Gelet op het bovenstaande ben ik ervan overtuigd dat we geen overdreven administratieve bepalingen opleggen.

Er zijn twee groepen bij de mensen zonder papieren: degenen die de regeling niet kennen en degenen die ze zeer goed kennen. We hebben het MediPrimaproject ook ontwikkeld, omdat we op die manier de mensen die aan overconsumptie doen, eruit kunnen halen. Nu is alles te versnipperd en zijn er ook mensen die bij meerdere OCMW's aankloppen.

Over het MediPrimaproject werd ook overlegd met het kabinet van minister Onkelinx, aangezien ze bevoegd is voor de Hulpkas voor ziekte- en invaliditeitsverzekering en zij dus enkele controlerende artsen moet aanstellen. Minister Onkelinx staat ook achter het systeem.

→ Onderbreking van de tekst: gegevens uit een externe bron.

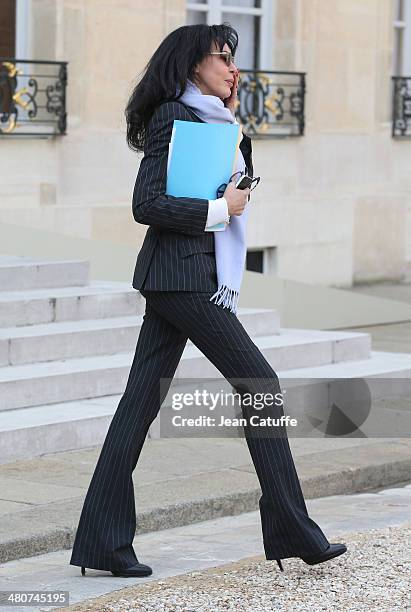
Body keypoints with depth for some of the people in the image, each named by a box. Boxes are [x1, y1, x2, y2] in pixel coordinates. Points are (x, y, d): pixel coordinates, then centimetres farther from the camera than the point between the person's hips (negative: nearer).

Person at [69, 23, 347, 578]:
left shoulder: (207, 120, 18)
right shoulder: (173, 118, -10)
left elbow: (242, 184, 25)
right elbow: (147, 204, -17)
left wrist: (232, 120, 14)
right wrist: (219, 210, -11)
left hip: (187, 278, 9)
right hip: (183, 277, -9)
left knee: (141, 402, 5)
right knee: (261, 385, -5)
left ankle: (103, 542, 5)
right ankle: (290, 529, 1)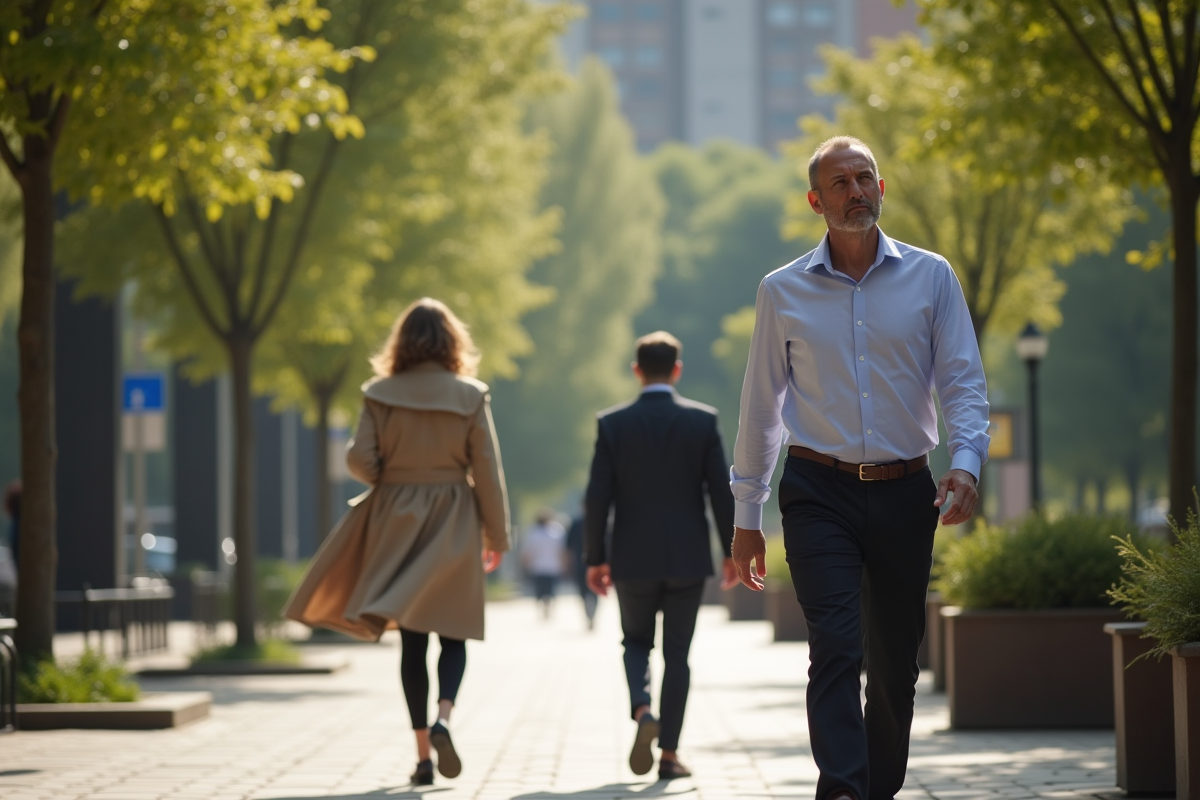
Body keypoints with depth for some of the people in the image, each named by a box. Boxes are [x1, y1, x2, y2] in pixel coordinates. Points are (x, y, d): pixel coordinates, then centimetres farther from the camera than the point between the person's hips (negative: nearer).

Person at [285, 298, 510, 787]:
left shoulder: (381, 395, -4)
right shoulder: (469, 397, -5)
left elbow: (360, 460, -8)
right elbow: (487, 471, -4)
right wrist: (496, 536, 4)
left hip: (397, 524, 1)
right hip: (454, 526, -1)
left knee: (412, 641, 7)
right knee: (453, 634, 9)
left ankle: (422, 754, 5)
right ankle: (443, 716, -18)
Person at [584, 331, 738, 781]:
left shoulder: (612, 424, -4)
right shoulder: (703, 420, -4)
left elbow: (597, 498, -6)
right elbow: (721, 493, -5)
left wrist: (595, 558, 3)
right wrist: (732, 551, 6)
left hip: (633, 559, 0)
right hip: (687, 558, 0)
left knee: (637, 641, 18)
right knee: (677, 654, 9)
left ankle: (642, 710, -10)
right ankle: (669, 753, 6)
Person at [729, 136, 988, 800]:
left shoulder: (930, 277, 5)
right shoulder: (783, 291, 6)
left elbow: (963, 381, 2)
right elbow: (761, 405, 11)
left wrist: (966, 461, -17)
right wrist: (746, 517, 10)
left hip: (904, 494, 2)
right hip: (819, 493, -1)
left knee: (895, 664, 6)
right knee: (836, 647, -17)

De heer Bert Anciaux (sp.a). - De staatssecretaris heeft een degelijk antwoord gegeven op de kritiek over de administratieve bepalingen en heeft ook misverstanden bij mij weggenomen. Dat is goed. Nu is het volgens mij vooral nog een kwestie van communicatie. De staatssecretaris gelijk heeft gelijk als ze zegt dat sommigen zeer goed op de hoogte zijn van hun rechten inzake gezondheidszorg en anderen te weinig. Zo gaat het zeer vaak in onze samenleving. Het tegengaan van het Matteüseffect heeft heel vaak met communicatie te maken. Ik heb niet meteen een pasklare oplossing, maar merk dat de bezorgdheid ook bij de staatssecretaris leeft.